__Исходный фрагмент__
______________________________

Муниципальный и государственный деятель. С ноября 2023 года по настоящее время — глава администрации города Суздаля. До этого возглавляла музей-заповедник «Горки Ленинские», Департамент культуры администрации Владимирской области, работала заместителем директора Центра классической музыки имени Артема Эдуардовича Маркина. Является почетным членом Российской академии художеств.

______________________________

__Строки данных__
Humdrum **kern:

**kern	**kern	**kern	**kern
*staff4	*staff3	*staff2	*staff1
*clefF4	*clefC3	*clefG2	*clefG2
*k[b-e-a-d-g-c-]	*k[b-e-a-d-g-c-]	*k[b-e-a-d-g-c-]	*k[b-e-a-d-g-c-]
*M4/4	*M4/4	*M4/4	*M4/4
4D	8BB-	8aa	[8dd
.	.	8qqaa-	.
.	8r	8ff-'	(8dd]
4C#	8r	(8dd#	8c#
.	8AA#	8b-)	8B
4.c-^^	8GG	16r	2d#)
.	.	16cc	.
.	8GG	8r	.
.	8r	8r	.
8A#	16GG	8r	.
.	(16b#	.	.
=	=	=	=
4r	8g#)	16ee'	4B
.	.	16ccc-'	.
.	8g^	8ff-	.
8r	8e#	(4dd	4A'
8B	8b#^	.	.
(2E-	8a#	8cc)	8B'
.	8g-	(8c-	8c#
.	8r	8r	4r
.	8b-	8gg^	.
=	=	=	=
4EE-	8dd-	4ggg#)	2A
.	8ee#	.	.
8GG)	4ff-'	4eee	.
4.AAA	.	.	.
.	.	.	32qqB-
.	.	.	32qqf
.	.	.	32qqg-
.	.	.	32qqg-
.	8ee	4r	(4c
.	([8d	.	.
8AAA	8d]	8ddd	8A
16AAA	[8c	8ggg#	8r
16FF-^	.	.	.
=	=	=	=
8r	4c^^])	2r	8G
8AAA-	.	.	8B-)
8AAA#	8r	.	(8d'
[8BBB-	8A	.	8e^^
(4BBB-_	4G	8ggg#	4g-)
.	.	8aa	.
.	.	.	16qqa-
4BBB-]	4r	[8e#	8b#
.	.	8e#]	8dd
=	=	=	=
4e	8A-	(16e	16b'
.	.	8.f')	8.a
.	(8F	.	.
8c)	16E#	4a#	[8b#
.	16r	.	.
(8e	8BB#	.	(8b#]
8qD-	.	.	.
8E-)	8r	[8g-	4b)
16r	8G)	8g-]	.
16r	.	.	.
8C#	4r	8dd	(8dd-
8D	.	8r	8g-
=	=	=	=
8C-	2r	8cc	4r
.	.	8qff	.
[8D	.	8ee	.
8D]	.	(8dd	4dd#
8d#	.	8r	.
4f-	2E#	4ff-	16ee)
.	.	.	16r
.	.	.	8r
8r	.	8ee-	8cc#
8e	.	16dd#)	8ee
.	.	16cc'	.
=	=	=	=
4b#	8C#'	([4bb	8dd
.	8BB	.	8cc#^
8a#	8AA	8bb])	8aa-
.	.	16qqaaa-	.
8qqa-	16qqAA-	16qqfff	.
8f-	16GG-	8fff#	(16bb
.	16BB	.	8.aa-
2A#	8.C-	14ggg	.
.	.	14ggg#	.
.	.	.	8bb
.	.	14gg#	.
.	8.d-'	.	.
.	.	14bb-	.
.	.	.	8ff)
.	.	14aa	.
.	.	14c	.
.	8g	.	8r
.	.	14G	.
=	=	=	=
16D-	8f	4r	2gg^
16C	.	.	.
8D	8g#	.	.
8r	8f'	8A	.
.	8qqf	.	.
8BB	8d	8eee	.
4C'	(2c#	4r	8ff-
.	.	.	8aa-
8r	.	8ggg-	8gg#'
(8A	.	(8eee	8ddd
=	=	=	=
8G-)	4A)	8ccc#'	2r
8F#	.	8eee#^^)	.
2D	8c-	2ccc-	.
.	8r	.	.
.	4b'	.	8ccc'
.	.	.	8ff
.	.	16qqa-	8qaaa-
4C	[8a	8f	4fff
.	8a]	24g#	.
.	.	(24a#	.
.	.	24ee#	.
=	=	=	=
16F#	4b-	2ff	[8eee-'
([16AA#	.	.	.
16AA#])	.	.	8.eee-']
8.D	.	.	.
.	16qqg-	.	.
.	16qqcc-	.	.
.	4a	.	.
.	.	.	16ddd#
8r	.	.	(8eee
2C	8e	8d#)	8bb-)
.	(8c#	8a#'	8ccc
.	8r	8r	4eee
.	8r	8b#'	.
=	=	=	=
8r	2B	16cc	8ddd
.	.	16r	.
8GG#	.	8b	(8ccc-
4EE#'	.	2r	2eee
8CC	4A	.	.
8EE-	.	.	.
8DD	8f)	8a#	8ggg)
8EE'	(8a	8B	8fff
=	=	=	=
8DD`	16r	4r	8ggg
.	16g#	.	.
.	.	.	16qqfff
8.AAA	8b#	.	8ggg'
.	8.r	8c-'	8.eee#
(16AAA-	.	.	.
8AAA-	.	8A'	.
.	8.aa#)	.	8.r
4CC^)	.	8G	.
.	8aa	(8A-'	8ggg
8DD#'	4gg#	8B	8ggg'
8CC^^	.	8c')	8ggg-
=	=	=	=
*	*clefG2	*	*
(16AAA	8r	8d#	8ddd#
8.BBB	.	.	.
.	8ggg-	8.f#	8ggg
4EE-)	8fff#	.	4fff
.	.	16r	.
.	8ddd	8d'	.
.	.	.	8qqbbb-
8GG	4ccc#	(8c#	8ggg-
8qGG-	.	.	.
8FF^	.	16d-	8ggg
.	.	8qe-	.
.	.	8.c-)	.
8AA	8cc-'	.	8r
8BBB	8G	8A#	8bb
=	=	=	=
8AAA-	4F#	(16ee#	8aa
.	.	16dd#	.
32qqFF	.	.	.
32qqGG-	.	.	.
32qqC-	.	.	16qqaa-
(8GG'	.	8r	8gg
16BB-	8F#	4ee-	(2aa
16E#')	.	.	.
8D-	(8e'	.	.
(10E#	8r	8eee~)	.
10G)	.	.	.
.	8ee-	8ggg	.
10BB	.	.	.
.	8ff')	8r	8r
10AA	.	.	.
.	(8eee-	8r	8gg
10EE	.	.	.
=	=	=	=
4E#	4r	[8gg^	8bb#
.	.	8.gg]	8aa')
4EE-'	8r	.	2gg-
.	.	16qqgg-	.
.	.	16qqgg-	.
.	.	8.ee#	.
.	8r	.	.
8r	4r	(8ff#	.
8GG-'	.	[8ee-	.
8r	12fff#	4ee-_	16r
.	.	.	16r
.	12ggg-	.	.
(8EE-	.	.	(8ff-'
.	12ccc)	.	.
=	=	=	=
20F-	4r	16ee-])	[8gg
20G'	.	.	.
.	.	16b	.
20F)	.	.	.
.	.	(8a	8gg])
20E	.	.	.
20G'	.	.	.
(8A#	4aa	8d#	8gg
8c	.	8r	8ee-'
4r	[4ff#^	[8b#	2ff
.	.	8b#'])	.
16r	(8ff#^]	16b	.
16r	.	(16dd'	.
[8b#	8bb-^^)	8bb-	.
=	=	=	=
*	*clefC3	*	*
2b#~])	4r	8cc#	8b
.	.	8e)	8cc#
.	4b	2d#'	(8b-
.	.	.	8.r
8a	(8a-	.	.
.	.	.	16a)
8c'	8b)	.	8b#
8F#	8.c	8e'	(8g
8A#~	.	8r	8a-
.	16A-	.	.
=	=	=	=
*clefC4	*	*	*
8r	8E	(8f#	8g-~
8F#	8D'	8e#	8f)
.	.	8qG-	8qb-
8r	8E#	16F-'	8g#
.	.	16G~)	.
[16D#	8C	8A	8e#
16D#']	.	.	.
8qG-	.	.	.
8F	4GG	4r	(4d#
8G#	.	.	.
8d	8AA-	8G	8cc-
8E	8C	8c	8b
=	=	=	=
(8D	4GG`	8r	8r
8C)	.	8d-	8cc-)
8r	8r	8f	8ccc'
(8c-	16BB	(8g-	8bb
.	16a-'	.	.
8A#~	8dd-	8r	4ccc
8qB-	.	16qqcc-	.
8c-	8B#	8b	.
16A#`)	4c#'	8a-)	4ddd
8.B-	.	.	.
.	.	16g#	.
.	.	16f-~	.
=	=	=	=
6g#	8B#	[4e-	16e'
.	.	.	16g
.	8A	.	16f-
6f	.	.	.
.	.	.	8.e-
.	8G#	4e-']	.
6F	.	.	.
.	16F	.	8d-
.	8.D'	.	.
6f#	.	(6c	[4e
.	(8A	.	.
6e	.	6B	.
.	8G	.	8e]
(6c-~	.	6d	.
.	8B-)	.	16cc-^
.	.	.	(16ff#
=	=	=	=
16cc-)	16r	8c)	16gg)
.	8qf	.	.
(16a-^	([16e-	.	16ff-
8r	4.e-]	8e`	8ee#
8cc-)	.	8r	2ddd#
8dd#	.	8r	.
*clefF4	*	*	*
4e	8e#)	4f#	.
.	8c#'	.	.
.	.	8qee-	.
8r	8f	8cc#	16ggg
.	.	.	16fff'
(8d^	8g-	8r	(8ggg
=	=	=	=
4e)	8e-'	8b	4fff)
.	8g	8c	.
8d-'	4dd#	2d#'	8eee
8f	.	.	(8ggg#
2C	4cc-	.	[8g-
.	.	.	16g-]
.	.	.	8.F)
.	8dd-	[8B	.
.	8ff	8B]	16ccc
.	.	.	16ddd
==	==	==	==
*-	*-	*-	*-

______________________________

__Задание__
Воспроизведите весь исходный фрагмент дословно, без каких-либо изменений.

__Ответ к заданию__
Муниципальный и государственный деятель. С ноября 2023 года по настоящее время — глава администрации города Суздаля. До этого возглавляла музей-заповедник «Горки Ленинские», Департамент культуры администрации Владимирской области, работала заместителем директора Центра классической музыки имени Артема Эдуардовича Маркина. Является почетным членом Российской академии художеств.